On Wednesday, the judge asked the prosecutor to present a medical report of all the 30 suspects in custody today.

Death and rescue

So far, the death toll from the mass starvation episode has hit 336. At least 93 bodies were retrieved in the 10-day third phase of the exhumation exercise that started on June 6 and stopped on June 16.

Rescue of survivors and exhumation of the dead is continuing in phases. The morgues in the area have surpassed their capacity, prompting the postmortem and transfer of bodies in phases.

The third phase of the postmortem exercise on the bodies already exhumed from the vast 325-hectare (800-acre) Shakahola forest was expected to start on Wednesday.

The government-authorised rescue began on April 13 after two children were reported to have starved and suffocated to death by their parents on Mackenzie’s advice on March 16 and 17.

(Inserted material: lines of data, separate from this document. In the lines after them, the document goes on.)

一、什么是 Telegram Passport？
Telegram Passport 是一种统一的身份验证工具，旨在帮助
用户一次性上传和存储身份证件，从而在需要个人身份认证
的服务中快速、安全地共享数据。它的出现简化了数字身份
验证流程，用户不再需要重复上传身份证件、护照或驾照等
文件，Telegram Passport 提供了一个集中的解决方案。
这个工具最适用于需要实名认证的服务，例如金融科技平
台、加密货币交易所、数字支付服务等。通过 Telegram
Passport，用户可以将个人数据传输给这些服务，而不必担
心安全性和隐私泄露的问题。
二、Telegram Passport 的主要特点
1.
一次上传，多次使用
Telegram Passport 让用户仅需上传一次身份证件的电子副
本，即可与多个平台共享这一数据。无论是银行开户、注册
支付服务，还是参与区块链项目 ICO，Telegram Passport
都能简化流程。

Mackenzie, the head of the Good News International Church, is at the heart of what the Kenyan government officials have termed a “massacre”. He has been accused of indoctrinating his followers, asking them to abandon “earthly life” and meet at his farm in a village called Shakahola in Kilifi county for a fast “to meet Jesus”, leading to the mass deaths.

While starvation appears to be the main cause of death, some of the victims — including children — were strangled, beaten, or suffocated, according to the chief government pathologist Johansen Oduor.